## 課題の内容
次の(a)〜(c)の各記述が拒絶査定不服審判に関する本文と一致するかを「はい」または「いいえ」で判定し、決め手となる本文の語句をそのまま引用してください。(a) 本願の出願日は平成26年3月26日である。(b) 意見書は平成27年3月18日に提出された。(c) 本件審判の請求は認められた。

結論 本件審判の請求は、成り立たない。 
理由 1.手続の経緯
本願は、平成26年3月26日の出願であって、平成26年10月23日付けの拒絶理由通知に対して、平成26年12月29日に意見書が提出されたが、平成27年3月18日付けで拒絶査定(以下、「原査定」という。)がなされた。
これに対して、平成27年6月24日に拒絶査定不服審判が請求されたものである。

2.請求項1に係る発明
「下着として用いるパンツの太ももの両脇に幅10Cmから30センチ範囲にいずれかの寸法で下部を1センチほど残しカットを入れる。又は下部までカットをしたものには下部を1Cm幅程のゴムなどでつなぐ、小便がしやすいカットいれパンツ。」(以下、「本願発明」という。)

## データセットのエントリ
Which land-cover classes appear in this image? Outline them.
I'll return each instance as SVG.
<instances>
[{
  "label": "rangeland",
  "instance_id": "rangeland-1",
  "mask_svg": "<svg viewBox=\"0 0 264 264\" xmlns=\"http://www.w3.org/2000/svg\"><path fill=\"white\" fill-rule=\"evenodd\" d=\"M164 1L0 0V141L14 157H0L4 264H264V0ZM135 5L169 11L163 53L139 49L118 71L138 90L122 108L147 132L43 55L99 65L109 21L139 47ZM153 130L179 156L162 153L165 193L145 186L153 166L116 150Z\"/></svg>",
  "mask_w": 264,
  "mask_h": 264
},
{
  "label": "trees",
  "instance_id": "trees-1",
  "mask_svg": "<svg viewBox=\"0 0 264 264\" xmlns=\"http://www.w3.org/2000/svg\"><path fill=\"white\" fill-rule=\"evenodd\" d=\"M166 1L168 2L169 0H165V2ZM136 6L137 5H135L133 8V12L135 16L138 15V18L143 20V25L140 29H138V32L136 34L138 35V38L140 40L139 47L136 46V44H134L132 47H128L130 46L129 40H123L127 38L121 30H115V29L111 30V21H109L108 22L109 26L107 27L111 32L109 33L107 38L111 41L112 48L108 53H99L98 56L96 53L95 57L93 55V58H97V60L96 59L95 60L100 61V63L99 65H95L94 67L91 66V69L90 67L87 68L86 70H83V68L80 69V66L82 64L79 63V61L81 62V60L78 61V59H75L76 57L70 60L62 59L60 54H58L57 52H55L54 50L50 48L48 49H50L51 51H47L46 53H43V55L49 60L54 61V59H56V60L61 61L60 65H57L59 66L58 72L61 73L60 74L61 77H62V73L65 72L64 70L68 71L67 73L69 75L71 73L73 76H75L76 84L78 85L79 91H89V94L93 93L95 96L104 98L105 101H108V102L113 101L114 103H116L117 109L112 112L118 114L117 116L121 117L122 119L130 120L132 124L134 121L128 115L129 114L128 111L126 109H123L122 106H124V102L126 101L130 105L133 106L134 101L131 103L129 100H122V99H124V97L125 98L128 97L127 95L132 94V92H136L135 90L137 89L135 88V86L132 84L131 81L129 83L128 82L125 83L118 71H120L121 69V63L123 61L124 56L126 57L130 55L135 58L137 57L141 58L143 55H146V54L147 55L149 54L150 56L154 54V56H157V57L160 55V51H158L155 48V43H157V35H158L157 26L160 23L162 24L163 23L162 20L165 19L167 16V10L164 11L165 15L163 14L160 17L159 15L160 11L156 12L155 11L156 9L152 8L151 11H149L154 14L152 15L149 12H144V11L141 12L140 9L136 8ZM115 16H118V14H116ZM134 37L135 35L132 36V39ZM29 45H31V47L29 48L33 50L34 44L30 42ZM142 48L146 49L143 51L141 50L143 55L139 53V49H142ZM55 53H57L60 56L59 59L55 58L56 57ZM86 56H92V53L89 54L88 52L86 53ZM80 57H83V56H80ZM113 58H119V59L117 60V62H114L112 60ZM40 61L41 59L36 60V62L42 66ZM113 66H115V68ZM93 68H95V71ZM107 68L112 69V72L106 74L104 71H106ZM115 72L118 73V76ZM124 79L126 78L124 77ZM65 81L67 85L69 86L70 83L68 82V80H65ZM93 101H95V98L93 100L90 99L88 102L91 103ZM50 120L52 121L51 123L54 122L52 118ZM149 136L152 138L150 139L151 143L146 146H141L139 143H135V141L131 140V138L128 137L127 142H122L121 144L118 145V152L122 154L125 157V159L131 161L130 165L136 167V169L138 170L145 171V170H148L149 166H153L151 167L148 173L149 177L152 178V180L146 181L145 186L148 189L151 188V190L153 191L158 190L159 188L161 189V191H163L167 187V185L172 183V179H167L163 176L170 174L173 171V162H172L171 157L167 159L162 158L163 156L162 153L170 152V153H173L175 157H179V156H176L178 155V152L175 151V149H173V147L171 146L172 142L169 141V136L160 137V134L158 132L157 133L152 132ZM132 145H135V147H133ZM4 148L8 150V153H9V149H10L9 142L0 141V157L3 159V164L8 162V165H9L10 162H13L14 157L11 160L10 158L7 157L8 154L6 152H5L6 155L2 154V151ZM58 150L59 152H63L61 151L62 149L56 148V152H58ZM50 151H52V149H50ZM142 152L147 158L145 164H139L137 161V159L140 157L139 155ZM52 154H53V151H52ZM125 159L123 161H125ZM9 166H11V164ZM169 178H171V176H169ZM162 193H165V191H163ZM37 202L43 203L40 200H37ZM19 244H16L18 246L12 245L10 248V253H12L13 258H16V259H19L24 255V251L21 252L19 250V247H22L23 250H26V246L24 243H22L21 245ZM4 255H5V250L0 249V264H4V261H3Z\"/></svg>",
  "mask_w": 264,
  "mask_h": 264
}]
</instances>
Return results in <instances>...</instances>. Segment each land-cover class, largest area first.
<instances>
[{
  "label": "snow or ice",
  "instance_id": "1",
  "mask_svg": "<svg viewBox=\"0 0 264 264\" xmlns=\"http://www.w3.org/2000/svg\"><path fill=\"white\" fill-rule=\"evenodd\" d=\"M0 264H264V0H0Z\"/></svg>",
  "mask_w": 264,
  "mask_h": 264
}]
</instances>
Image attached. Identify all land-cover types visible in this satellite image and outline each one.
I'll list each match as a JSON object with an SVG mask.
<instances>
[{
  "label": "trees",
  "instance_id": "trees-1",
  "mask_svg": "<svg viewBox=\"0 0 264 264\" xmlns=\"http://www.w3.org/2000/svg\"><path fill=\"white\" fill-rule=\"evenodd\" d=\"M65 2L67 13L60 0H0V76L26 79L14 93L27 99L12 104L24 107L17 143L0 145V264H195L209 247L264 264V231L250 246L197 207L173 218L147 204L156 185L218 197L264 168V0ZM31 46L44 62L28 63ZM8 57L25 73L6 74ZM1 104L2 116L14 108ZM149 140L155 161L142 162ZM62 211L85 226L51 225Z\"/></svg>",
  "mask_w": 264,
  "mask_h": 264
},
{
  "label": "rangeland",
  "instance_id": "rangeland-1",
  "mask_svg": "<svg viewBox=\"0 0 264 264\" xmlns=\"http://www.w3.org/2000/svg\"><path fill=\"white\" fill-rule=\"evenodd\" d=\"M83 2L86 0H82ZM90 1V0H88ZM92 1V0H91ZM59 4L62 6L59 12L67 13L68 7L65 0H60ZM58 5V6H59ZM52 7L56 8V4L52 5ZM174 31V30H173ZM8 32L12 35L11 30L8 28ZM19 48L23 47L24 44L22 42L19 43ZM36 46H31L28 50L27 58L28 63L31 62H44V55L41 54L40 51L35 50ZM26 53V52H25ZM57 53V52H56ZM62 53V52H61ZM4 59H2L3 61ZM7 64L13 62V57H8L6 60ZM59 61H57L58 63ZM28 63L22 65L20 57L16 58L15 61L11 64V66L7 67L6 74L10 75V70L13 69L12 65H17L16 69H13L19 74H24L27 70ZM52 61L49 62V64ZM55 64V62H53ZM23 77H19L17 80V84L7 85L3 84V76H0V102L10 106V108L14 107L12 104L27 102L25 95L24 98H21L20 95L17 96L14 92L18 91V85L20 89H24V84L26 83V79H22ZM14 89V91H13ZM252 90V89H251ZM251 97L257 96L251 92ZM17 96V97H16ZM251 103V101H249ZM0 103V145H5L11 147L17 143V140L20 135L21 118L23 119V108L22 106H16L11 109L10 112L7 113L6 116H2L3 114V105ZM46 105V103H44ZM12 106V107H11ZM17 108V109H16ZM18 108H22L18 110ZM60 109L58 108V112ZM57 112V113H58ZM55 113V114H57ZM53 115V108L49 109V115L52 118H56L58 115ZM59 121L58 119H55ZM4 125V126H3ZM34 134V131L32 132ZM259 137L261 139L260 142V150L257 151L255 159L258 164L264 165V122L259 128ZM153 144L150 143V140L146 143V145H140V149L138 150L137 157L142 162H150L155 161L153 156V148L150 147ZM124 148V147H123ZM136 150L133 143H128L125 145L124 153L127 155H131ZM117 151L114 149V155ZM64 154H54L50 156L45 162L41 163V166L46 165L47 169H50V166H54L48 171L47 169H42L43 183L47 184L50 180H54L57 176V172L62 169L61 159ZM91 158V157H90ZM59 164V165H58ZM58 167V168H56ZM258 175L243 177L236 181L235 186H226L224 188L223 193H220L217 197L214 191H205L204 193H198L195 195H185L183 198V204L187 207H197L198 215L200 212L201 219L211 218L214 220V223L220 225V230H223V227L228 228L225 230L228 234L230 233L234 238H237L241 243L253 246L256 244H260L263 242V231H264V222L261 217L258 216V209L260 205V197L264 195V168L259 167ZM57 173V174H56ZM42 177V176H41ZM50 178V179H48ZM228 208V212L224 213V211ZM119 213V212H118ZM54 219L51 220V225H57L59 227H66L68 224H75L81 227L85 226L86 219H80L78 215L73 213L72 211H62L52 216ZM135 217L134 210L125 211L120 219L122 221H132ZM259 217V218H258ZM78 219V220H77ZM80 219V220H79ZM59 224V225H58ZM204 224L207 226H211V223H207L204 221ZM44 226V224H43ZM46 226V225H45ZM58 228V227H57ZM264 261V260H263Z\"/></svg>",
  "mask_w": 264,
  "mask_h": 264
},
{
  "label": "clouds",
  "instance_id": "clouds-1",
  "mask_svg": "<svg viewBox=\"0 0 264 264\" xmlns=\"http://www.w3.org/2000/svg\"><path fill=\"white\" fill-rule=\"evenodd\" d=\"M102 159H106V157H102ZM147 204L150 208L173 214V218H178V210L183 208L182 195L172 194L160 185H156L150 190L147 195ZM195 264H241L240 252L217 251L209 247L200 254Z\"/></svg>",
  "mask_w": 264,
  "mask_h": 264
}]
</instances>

## 最終解答
(a) はい。「本願は、平成26年3月26日の出願であって」
(b) いいえ。「平成26年12月29日に意見書が提出された」
(c) いいえ。「本件審判の請求は、成り立たない。」